Q: What is a health care organization?

A: A health care organization (HCO) is an organization certified by the DWC to provide managed medical care to injured workers.

Q: What does predesignating a personal doctor involve?

A: This is a process your employees can use to tell you they want their personal physician to treat them for a work injury. Employees can pre-designate their personal doctor of medicine (M.D.) or doctor of osteopathy (D.O.) only if the following conditions are met:

  1. The employee gives you a written notice predesignating the employee's personal physician or medical group prior to the date of injury for which treatment is sought and the notice includes the physician's name and business address;

  2. The employee has healthcare coverage for non-occupational injuries or illnesses on the date of injury in a plan, policy or fund; and

  3. The employee's personal physician or medical group agrees to be predesignated prior to the dates of injury.

The DWC has a form for predesignating a personal physician on the forms page of its website.

Q: My employee would like to be treated by his or her personal chiropractor or acupuncturist.

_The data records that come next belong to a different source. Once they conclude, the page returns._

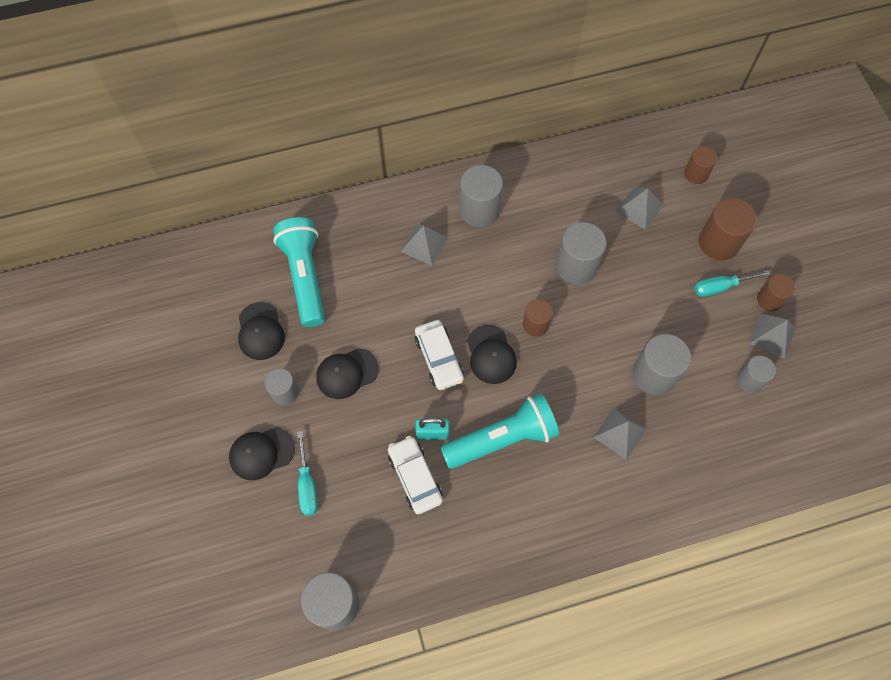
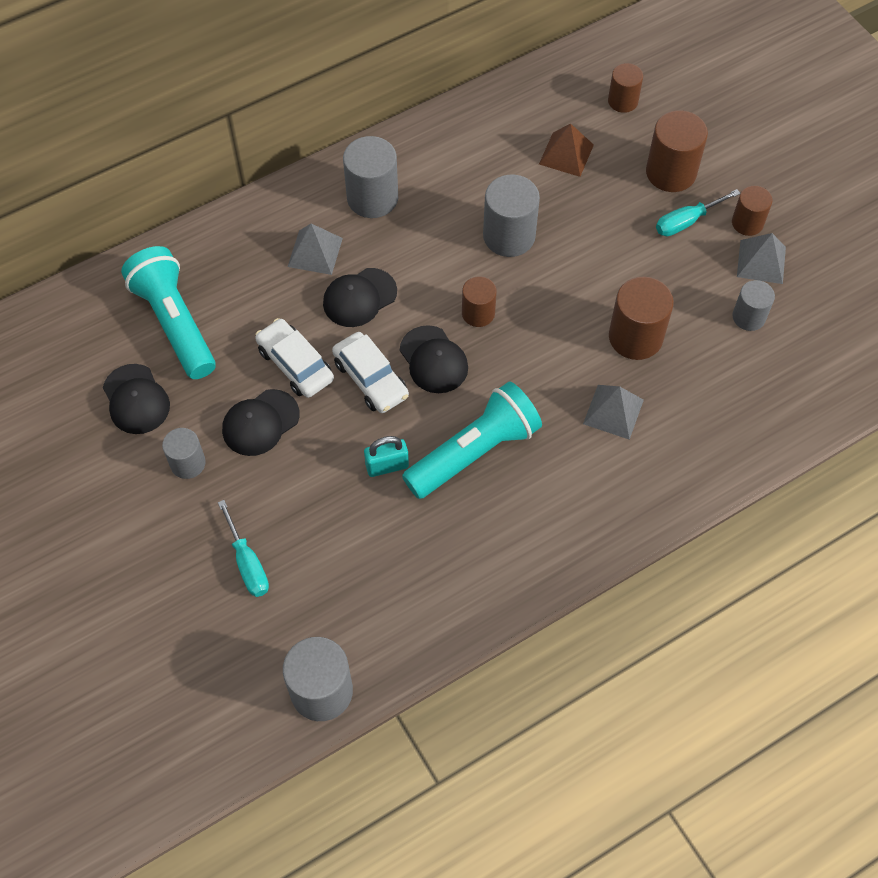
camera: 15 degrees left, 5 degrees down
black cap [229,427,295,480] -> black cap moved to [323,268,397,327]
white car [388,436,443,514] -> white car moved to [255,318,334,398]
grey pyramid [616,188,663,230] -> brown pyramid [539,123,594,177]
grey cylinder [633,334,691,395] -> brown cylinder [609,277,674,360]

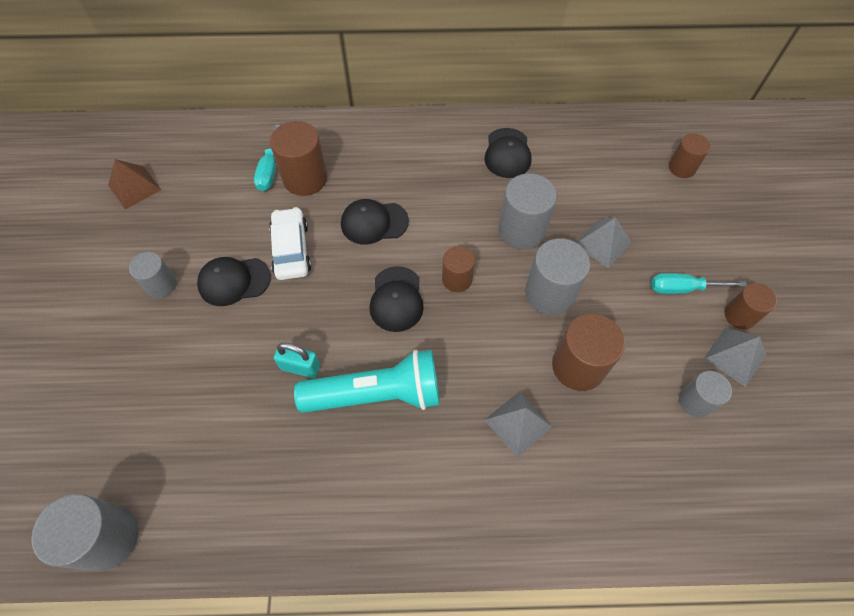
camera: 30 degrees right, 0 degrees up
black cap [103,364,170,434] -> black cap moved to [484,128,532,178]
turquoise flashlight [121,246,216,379] -> none
turquoise screwdriver [218,500,269,597] -> turquoise screwdriver moved to [254,124,280,191]
grey pyramid [288,223,343,275] -> grey pyramid moved to [576,217,632,268]
white car [332,332,409,413] -> none
grey cylinder [343,136,398,218] -> grey cylinder moved to [525,238,590,315]
brown pyramid [539,123,594,177] -> brown pyramid moved to [108,159,161,210]
brown cylinder [646,110,708,192] -> brown cylinder moved to [270,121,328,196]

How does that work?

A. If you or your insurer does not have a MPN, the employee may be able to change his or her treating physician to their personal chiropractor or acupuncturist following a work-related injury or illness. In order to be eligible to make this change, the employee must give you the name and business address of a personal chiropractor or acupuncturist in writing prior to the injury or illness, using a form called the notice of personal chiropractor or personal acupuncturist.

Q: This is a family business and I’d like to pay the doctor cash. Is that OK?

A: No. It is illegal for an employer to pay medical bills directly. You must file a claim form (DWC form 1) with your claims administrator for all injuries that require more than first aid.

Q: What can I do if I think an employee's workers' compensation claim is not valid?

A: You should report that opinion to your workers' comp claims administrator. Tell them all the facts you know, any witnesses you may be aware of, and the people they should talk to. Follow up any phone or verbal report with a letter.

Q: I received a notice of hearing on a claim for a person I never heard of and didn’t hire. What should I do?

A: Inform your claims administrator and follow up with a letter.

Q: Isn’t workers’ comp fraud a crime? Who investigates these cases?

A: Yes, workers’ compensation fraud is a crime and it can come in many forms: a worker saying they were injured on the job when their injury really occurred while skiing; an employer saying their employees work at desk jobs when they’re really construction laborers; a medical provider billing for six treatments on an injured worker when they only provided two, etc. These are just a few examples of fraud in the workers’ comp system. Fraud is a serious problem and should be reported to the California Department of Insurance (CDI) for investigation. The CDI has more information regarding fraud at its website. The CDI works closely with other agencies to investigate possible fraud cases and also works with local district attorneys’ offices to prosecute those caught violating the law.